The Value rotation does continue, as the top 20 large caps ranked by daily RSI was heavy in financials, healthcare and consumer goods, all high value factor weightings.


11/04/19 DAILY RECAP
SPY and QQQ both closed at new highs today, as did 383 NYSE listed issues and 176 Nasdaq names. This breakout continues to be broad based, with new highs also in semis, financials, EAFE, industrials, technology, Japan and Taiwan, as well as lage cap focus names JPM, C, BAC, AMD, AAPL, CDW, BAC, and INTC. China focus names JD, NTES, and VIPS all made new 52 week highs.

Recent new Energy ETF buy, XOP, was the leading core ETF for the day at +4.85%. It is still trading below the declining 100sma and below the September high of $26. $20 is still longer term support on any pullbacks, and this is the top turnaround idea group on my screen. xop1111.png

Semis continue to lead the momentum list higher, with new highs in leaders AMD, INTC, LRCX and the group, SMH, with NVDA not far behnd.

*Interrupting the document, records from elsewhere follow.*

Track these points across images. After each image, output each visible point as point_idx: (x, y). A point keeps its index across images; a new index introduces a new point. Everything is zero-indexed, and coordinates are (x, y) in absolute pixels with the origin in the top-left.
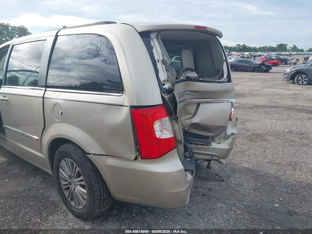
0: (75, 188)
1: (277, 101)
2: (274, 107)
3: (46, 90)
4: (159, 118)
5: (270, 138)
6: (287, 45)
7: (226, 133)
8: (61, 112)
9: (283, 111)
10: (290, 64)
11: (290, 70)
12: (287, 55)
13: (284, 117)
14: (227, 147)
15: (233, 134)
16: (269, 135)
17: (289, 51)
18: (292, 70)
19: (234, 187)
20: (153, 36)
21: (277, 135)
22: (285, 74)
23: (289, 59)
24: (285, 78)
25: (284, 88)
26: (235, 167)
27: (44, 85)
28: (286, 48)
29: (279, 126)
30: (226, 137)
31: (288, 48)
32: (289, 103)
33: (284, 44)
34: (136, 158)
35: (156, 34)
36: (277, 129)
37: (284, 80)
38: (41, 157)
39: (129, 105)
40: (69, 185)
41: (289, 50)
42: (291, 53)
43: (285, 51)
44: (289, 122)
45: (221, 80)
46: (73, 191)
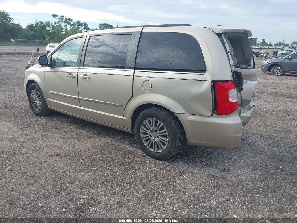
0: (154, 139)
1: (261, 88)
2: (260, 92)
3: (135, 71)
4: (231, 89)
5: (265, 114)
6: (257, 39)
7: (250, 105)
8: (151, 86)
9: (268, 96)
10: (262, 57)
11: (268, 62)
12: (257, 48)
13: (270, 100)
14: (250, 115)
15: (254, 106)
16: (264, 113)
17: (258, 45)
18: (269, 63)
19: (253, 144)
20: (223, 36)
21: (270, 112)
22: (263, 66)
23: (260, 52)
24: (262, 69)
25: (263, 77)
26: (248, 133)
27: (133, 67)
28: (256, 42)
29: (269, 107)
30: (249, 109)
31: (258, 42)
32: (271, 90)
33: (254, 38)
34: (212, 115)
35: (224, 35)
36: (268, 108)
37: (261, 71)
38: (123, 119)
39: (211, 80)
40: (149, 137)
41: (258, 43)
42: (261, 46)
43: (255, 45)
44: (276, 104)
45: (250, 67)
46: (154, 141)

GE has been improving on higher volume, and I am adding SCGLY and KHC to the long-term best ideas list, both having recently reclaimed their 40 week moving average.ge1111.png

On the downside, leading large cap homebuilder NVR closed below it’s rising 100sm afor the first time since early January, and large cap leaders down for the day also included home builders, PHM and DHI.  REITs and Utilities are also showing some weakness here and is something that I am monitoring.


Global markets continued their breakouts last week with new all-time highs in S&P 500 (SPX), Nasdaq, many mega cap leaders like Apple and JP Morgan, and new 52 week or longer highs  in Russia, Germany, Japan, semiconductors and economically sensitive sectors like building materials, trucking, industrials and heavy construction.

The technical overview remains the same. As long as indices and leading industries are making new highs, this is bullish from a technical perspective. The stock market is the greatest economic forecaster and forecaster of future market prices.  Key levels on SPX are 3,000 shorter term and 2,800 long term. I maintain my technically bullish stance and long positioning with SPX over it’s rising 200 day moving average, currently at 2,887.

The top 10 core groups that I track, based on a proprietary price momentum ranking are: 1. Building materials, 2. Homebuilders, 3. Semis, 4. Utilities, 5. Technology, 6. Europe, 7. Healthcare, 8. Banks and Brokers, 9. Industrials, and 10. Freight and Trucking.

Energy is improving, with refiners PSX, MPC and VLO continuing their sharp breakouts. The Energy ETF, XOP, recently tested the 08/09 lows, and has major support at $20. If this level holds, this could prove to be a good longer-term entry point, just under $22.

Industrial metals, such as steel and copper, may be trying to put in a longer-term low as well. US Steel, X, has longer term support in the $10 range, and although this could break, offers a clear risk level to monitor. The 200 day moving average on XME is trying to flatten out, and is something that I am monitoring as well.
Eurozone financials continue to be showing signs of trying to put in a longer-term bottom, and China internets are moving up the list. I am continuing to avoid the downtrends in the SaaS space.

Gold over $1400 is still the key long term gauge and U.S Treasury yields have been very volatile, and the levels to watch there are 1.50 as downside support and over 1.90 and 2.00 would signal a new breakout in yields. I have some exposure long Gold and UST for now.

The techical positioning in global equities continues to be bullish and favor the long side. I am staying focused on the strongest stocks and the strongest groups, in uptrends. I do expect pullbacks at any time and volatility, but over 2800 on SPX maintains my bullish technical positioning.